You'd think someone who knew the word "mythopoeic" could look up recent winners of the mythopoeic award...

Reply

sartorias February 15 2011, 17:34:03 UTC
Yeah, you'd think he would reach past stuff written by white guys with violent covers signaling the type of fantasy inside.

Ah well.

Reply

jordan179 February 15 2011, 17:49:08 UTC
I remember a long Usenet thread based on the assumption that science fiction was all about white people. The posters who were claiming this were ignoring most science fiction written after 1960, and in many cases wrongly identifying characters as "white" -- for instance they believed that Juan Rico and Honor Harrington were "white," despite the fact that Rico is directly identified as Filipino and Honor Harrington lives in a time and place where most human races have long since mixed together, and has decidedly non-Caucasian features such as epicanthic folds on her eyes.

Reply

shweta_narayan February 15 2011, 18:06:44 UTC
Juan Rico's non-whiteness is a haha-gotcha tokenism, and Honor Harrington is effectively white, whatever her "ethnic mix", because of social factors.
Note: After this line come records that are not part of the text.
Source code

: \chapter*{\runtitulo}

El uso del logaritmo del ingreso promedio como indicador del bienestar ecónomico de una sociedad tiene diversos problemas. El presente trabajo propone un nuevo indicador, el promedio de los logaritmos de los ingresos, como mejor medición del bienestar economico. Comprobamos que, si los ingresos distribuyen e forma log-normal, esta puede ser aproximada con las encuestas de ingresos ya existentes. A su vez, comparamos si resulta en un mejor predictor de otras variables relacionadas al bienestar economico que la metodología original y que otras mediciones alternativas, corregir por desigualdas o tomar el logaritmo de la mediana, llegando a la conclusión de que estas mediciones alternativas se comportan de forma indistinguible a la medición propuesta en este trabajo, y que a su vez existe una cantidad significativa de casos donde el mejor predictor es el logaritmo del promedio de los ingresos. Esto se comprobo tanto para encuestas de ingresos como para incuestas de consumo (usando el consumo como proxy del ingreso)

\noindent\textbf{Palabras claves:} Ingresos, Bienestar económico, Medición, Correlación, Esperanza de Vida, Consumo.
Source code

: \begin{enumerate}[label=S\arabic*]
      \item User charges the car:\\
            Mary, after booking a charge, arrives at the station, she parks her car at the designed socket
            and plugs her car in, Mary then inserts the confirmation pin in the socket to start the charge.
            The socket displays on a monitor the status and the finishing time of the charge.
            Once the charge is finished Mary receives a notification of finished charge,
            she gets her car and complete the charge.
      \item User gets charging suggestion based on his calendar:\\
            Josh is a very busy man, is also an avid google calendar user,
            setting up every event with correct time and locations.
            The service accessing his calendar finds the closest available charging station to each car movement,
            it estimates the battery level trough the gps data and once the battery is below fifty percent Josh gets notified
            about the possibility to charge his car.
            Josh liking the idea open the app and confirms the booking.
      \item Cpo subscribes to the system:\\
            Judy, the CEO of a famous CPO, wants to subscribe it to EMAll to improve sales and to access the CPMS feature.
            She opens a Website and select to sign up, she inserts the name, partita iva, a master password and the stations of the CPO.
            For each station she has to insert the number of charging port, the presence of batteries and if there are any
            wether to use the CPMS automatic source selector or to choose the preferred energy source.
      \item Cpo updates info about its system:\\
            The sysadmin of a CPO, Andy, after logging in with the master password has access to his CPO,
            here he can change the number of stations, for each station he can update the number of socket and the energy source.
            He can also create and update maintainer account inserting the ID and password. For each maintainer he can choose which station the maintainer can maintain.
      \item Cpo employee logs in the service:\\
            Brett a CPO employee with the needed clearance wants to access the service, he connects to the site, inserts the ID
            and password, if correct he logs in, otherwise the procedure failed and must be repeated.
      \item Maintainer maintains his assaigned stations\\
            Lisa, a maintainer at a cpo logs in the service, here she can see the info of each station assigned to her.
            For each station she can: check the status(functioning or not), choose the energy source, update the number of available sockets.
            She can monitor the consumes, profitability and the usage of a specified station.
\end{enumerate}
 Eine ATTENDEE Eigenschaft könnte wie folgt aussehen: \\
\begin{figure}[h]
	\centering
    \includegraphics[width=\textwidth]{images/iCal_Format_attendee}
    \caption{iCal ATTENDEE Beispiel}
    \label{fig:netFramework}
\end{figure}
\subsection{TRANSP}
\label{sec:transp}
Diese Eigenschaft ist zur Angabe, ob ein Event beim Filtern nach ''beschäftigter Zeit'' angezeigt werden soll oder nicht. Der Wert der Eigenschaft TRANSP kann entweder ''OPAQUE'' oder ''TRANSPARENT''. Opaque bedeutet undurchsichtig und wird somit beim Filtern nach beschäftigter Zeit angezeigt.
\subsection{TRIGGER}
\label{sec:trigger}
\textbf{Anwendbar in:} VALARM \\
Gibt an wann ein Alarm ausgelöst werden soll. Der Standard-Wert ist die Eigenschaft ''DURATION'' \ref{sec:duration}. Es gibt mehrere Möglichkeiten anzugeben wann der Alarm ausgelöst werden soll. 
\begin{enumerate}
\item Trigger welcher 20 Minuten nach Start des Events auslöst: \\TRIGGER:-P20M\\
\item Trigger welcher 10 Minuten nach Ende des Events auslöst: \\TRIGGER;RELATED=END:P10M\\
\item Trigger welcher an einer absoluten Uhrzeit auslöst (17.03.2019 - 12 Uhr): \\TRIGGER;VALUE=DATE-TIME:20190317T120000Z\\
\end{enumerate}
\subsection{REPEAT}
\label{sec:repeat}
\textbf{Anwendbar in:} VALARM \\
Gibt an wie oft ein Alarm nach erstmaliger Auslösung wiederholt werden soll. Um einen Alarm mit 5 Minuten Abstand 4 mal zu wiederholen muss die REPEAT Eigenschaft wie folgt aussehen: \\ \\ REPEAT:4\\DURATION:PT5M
The category is not about epicanthic folds. It's about who has race privilege and therefore doesn't have to deal with being visibly Othered at all times and cope with microaggressions, macro-aggressions, always factoring in how people in the dominant group react to us because of how we look to them, and generalized ignorance about any of this from the dominant group when we bring it up.

Reply


asakiyume February 15 2011, 17:19:51 UTC
I do suppose a lot of people equate the type of moral clarity you tend to get in those mythopoeic works with black-and-white judgment (which I think is a false equation) and then further equate black-and-white judgements with a child-oriented view of the world (though if anything still too many *adults* have black-and-white views of issues... maybe they are adults only in terms of years on earth).

Reply

sartorias February 15 2011, 17:34:21 UTC
Yes and amen.

Reply

alanajoli February 16 2011, 18:10:58 UTC
I think you're probably right. I also suspect that a Sense of Wonder is also something that critics and cynics equate with childhood, since it is so much easier to come by as a child. I'm trying to remember a fable in which the idea was presented that children and older people are the ones best able to have a Sense of Wonder: the children because they haven't yet lost it, and the older folk because they've regained it. But I can't remember where I picked that up. I suspect it might have been an essay on fairy tales -- maybe something Lewis once said?

Reply

asakiyume February 16 2011, 18:13:30 UTC
I'm not sure, but it does seem like the sort of thing Lewis might have said.

Reply


breathingbooks February 15 2011, 17:40:10 UTC
I think so. I know sf will happen (and is happening), so it can come off as just history that hasn't occurred yet and will appear brighter when it does. Fantasy, on the other hand, takes a big hammer, smashes reality, and laughs. Sci fi is just my future. I need an invitation to fantasy.

Reply

sartorias February 15 2011, 17:41:57 UTC
Sci fi as future used to signify a type of hope, but that has been replaced by anxiety about the future, I think. When I talk to readers, many say they have no interest in reading near future sf, when all they need to be depressed is to watch the news and listen to all the pundits' dire predictions.

Reply

breathingbooks February 15 2011, 17:50:36 UTC
I have no interest in near future sci fi either, but that's because it dates so quickly and it's no fun to know the story will be proven wrong within my lifetime or the one after that. Plus, it's too easy to predict - not necessarily the path, of course, but there are certain obvious routes Earth history can take.

Do you think attitudes correlate with age?

Reply

sartorias February 15 2011, 17:55:22 UTC
I don't know--maybe with times? The replacement of religion with Progress ("in the future all our problems will be solved because we will worship the purity of Science") is not as prevalent as I remember it being in the early sixties, for example, for any age.